Wednesday, November 16, 2016

Mini Quilt Madness

The railing for the upstairs landing of my house has been a quilt display rack and storage spot for some time now, but since my left shoulder froze up it has also become Quilt Top Limbo. My shoulder is starting to improve so I am able to do short periods of rotary cutting now, but I still can't baste or quilt anything much larger than a mini without later wishing for sweet, sweet death to come take me from this living hell.

I've mentioned my sampler about a bajillion times, I know, and I'm not showing it because I keep thinking I'm going to turn it into a pattern or do a quilt-along with it, or a BOM kinda thing, but I feel like I can't do any of that until it's an actual quilt and not just a top - so that's on the pile.

Then there's the quilt I made for a friend so I can't show that either and I can't send that one out to be quilted because I am pathological about needing it to have been done by only MY HANDS.

After I made my Weird and Wonderful Thing,  I decided that I really wanted to make the koi quilt from Casey York's book, Modern Appliqué Illusions.


Then Harper felt a Halloween quilt was in order and she really wanted one she had found on Instagram. Turned out to be a free pattern from Andover. We scoured our already ample Halloween stash and added a few more pieces and made this:


So that's four quilt tops just hanging out on my railing. And yeah, I know most of you are rolling your eyes and going, "FOUR quilt tops? That's nothing. I haven't quilted a top since 1974 and several of them have fused together under the weight of them all. I spit upon your puny, unfused collection." But puny as it may be, I still don't like amassing tops I can't finish. My Weird and Wonderful Thing showed me that there's a lot of creativity and satisfaction to be found in smaller projects, so I decided to focus on mini quilts for a while.

As I have mentioned ad nauseam, Instagram is really becoming my social network of choice. I'm increasingly unhappy with Facebook as both a personal social medium and a business one. Facebook doesn't want to show you my posts unless there's a lot of engagement on them, and they seem to actively suppress posts that they then want me to "boost" by giving them money. I'm not entirely opposed to that, but they keep telling me I have offensive content and though they take my money anyway, my "boost" doesn't reach very far because they're making some sort of super-safe guesses as to who can safely view my extremely incendiary prose. Fucking cockwankers.

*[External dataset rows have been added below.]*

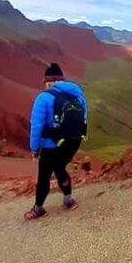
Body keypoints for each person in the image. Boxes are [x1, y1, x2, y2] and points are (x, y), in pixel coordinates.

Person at [24, 62, 88, 220]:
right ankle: (69, 200)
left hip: (51, 146)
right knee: (60, 168)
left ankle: (38, 209)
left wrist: (34, 148)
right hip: (73, 142)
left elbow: (36, 126)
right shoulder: (78, 96)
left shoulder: (43, 98)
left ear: (48, 82)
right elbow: (84, 118)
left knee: (44, 176)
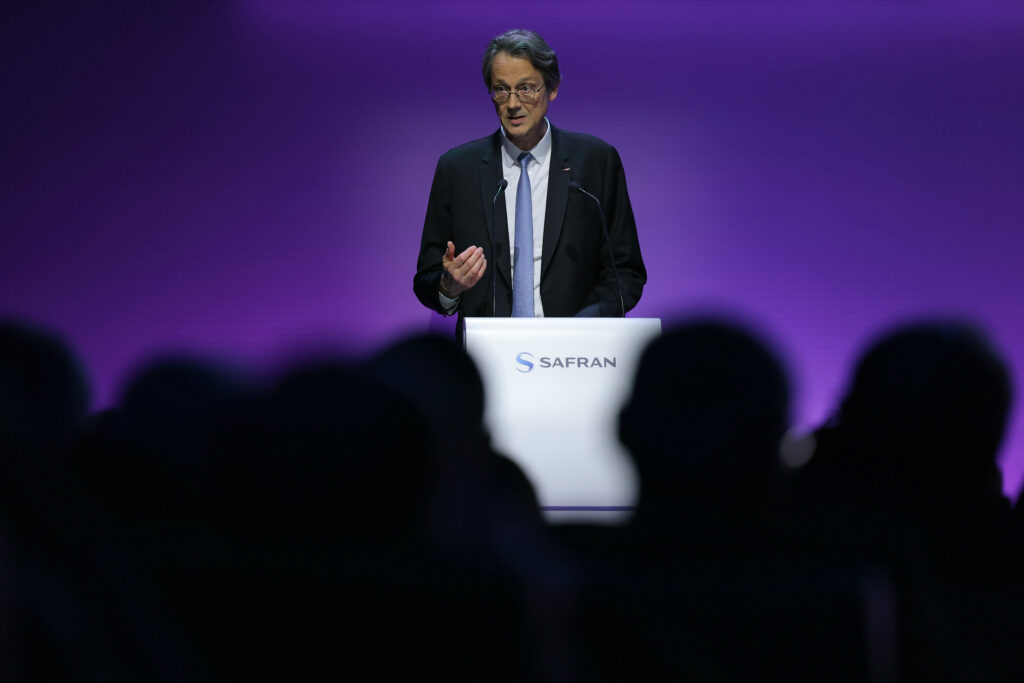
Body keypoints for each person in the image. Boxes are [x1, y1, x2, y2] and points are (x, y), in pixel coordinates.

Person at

Instagram, owned now by the algorithm-happy folks at Facebook, has historically been a little more straightforward (though even that is changing). And I just like the simplicity of it. Just photographs and comments. No links. (I could go into a long treatise here about why the links on Facebook are detrimental to everyone's well-being, but I'll refrain. We've all been through enough this week.) In fact, Instagram is where I discovered swapping and the joys of mini quilts.

But like everything that involves people, we can't have nice things. Not for long anyway. I found that some people were being pushed out of swaps because their skills were not as good as many of the other people swapping, and that's where I had to draw a line. But then I also realized that what I really liked about swapping was not so much getting something but being creative within a set of rules set up by someone else. Like, for instance, a Disney-themed swap and the recipient really likes appliqué, Alison Glass fabrics, and the color teal.  I like having a set of constraints like that and then seeing what I can do within them to make it fun and challenging for me. I just didn't want to do it from swapping anymore.

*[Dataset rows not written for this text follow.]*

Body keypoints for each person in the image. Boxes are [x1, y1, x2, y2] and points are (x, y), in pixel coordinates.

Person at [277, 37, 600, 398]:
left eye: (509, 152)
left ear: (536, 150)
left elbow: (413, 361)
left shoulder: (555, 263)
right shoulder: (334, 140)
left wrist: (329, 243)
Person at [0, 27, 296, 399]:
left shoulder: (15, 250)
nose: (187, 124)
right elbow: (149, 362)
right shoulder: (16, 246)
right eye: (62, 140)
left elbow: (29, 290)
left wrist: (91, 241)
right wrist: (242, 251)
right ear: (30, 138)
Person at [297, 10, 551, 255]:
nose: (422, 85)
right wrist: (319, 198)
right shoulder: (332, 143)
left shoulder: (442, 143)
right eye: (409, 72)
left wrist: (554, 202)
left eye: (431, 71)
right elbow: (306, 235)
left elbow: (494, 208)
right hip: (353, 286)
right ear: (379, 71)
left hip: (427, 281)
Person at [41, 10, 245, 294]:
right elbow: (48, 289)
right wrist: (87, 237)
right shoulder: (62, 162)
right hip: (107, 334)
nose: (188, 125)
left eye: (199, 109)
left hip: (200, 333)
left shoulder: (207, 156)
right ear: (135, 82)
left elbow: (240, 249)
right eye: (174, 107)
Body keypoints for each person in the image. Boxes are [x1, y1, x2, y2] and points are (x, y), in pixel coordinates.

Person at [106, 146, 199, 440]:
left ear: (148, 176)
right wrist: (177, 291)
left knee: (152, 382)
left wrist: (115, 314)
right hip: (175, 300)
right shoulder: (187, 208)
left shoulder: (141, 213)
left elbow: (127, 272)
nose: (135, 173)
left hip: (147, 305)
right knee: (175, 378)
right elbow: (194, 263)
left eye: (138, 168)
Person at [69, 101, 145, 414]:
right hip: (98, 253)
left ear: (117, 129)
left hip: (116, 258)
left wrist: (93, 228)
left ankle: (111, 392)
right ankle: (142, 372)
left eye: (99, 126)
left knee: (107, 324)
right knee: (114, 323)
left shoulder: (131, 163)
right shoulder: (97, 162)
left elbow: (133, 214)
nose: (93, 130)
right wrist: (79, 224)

So I came up with an idea I decided to call Mini Quilt Madness. On Instagram, i posted a series of choices, and went with the majority vote. Rather than work in a color scheme, I decided to use one collection, but gave people a choice to vote from four:


The overwhelming choice was for Sherlock down there on the bottom left (Raindrop by Rashida Coleman-Hale). Then I asked if I should do patchwork, appliqué, or paper piecing and everybody wanted paper piecing, so I gave them several choices and the majority went with Up and Away by Whole Circle Studio.


Now that I had my parameters, I set to work and posted update photos each day.


But I really felt something, or someone, needed to be riding in that balloon. Something that would really make this little quilt feel like mine.

So, naturally I added an octopus.


By the time all was said and done, I had done paper piecing, appliqué, trapunto, embroidery, free motion quilting, and hand quilting. I freaking loved it.



And then I gave it away.

Yep. Every time a person participated in one of the choices I offered, their name went in a hat, and when it was all done I chose one and sent the quilt to her. Now there's a lovely lady in Montana who has this hanging in her office, and I couldn't be happier.

I love making things. I love stretching my creative muscle just a bit farther each time I make something. I don't need to keep everything I make.

But apparently I do need to put an octopus on it.